Ach, die romantische Vorstellung des 22-jährigen Fastfood-Enthusiasten im gemütlichen Schlabberlook, der in der dunklen Enge seines ehemaligen Kinderzimmers hockt und von dort aus die Welt mit seinen digitalen Ergüssen beglückt! Ein Bild, das uns die „Authentizität“ und „Bodenständigkeit“ dieser neuen Generation von Webvideoproduzenten so herrlich vor Augen führt. Man möchte ihm fast ein ungesundes, fettglänzendes Stück Pizza unter die Tür schieben und ihm für seine Mühen anerkennend auf die ungewaschene Schulter klopfen.
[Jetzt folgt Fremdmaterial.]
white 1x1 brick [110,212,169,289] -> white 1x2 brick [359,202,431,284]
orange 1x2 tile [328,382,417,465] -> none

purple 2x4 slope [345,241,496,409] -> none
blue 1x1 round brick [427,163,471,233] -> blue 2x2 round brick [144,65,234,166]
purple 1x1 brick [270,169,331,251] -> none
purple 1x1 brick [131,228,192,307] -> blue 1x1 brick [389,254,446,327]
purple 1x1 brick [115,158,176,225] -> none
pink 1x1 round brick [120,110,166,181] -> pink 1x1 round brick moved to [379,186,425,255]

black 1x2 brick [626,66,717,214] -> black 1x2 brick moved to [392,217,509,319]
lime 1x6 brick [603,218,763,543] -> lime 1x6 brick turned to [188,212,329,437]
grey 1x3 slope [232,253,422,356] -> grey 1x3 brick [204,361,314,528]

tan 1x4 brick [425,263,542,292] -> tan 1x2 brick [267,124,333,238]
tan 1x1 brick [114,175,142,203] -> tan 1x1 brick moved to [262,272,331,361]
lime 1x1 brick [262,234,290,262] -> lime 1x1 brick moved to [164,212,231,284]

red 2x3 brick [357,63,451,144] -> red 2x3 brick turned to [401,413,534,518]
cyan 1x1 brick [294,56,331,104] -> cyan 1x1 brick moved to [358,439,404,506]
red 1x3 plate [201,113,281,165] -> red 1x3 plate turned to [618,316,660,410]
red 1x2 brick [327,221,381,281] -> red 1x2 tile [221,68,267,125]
Doch, oh, welch unerwartete Wendung in unserer kleinen digitalen Seifenoper! Kratzt man nur ein wenig an der Oberfläche dieser vermeintlichen Underdog-Romantik, so tut sich ein Abgrund an Komplexität auf, der selbst gestandene Verschwörungstheoretiker vor Neid erblassen lässt. Hinter dem sympathisch-chaotischen Äußeren des jungen Wilden, der uns in seinen Videos so ungefiltert und „echt“ erscheint, verbirgt sich nämlich oft ein Firmengeflecht, das so verzweigt ist wie der Stammbaum einer europäischen Adelsfamilie. Beteiligungen hier, Tochtergesellschaften da – ein wahres Imperium, aufgebaut auf den Ergüssen eines Mannes, dessen höchste kulinarische Ambition scheinbar darin besteht, die nächste Burgerbude zu finden.

Und das alles wegen eines – nun ja – „Nerds“, dessen soziale Interaktion sich primär auf das Kommentieren seiner eigenen Videos zu beschränken scheint und dessen Manieren möglicherweise noch Optimierungspotenzial haben. Erstaunlich, oder? Da sitzt er, der Meister des unrasierten Kinns und der grammatikalischen Grenzgänge, und lenkt im Hintergrund ein wirtschaftliches Konstrukt, das so komplex ist, dass selbst Steuerberater feuchte Hände bekommen.

Man fragt sich unweigerlich: Wie zur Hölle ist das passiert? Hat er seine Follower mit hypnotischen Pixeln in den Bann gezogen? Verbirgt sich unter seinem zerknitterten Hoodie ein Wirtschaftsguru im Tarnmodus? Oder ist es einfach die schiere, unaufhaltsame Kraft des Internets, die aus einem unbeholfenen Jüngling einen digitalen Monarchen macht?

Die Wahrheit liegt wahrscheinlich irgendwo zwischen genialem Selbstmarketing (oder dem genialen Marketingteam im Hintergrund, das den „authentischen“ Look so perfekt inszeniert), dem unstillbaren Hunger des Internets nach immer neuem Content und vielleicht auch einer Prise glücklichen Zufalls.

Es ist schon ironisch: Da predigen uns diese digitalen Gurus die Einfachheit und Unmittelbarkeit des Internets, während hinter ihren „spontanen“ Videos ein Organisationsgrad herrscht, der dem einer mittelständischen Industrieanlage Konkurrenz macht. Aber hey, wer sind wir, die Illusion zu zerstören? Solange der Content fließt und die Klickzahlen stimmen, ist die wundersame Metamorphose des Schlafzimmer-Nerds zum Medienmogul eben eine Erfolgsgeschichte – auch wenn sie mitunter ein paar humorvolle Fragen aufwirft. Und wer weiß, vielleicht ist die nächste große Innovation ja wirklich die perfekt inszenierte Unperfektheit. Man muss es ihnen lassen: Sie verstehen ihr Handwerk – oder zumindest die Kunst, so zu tun als ob.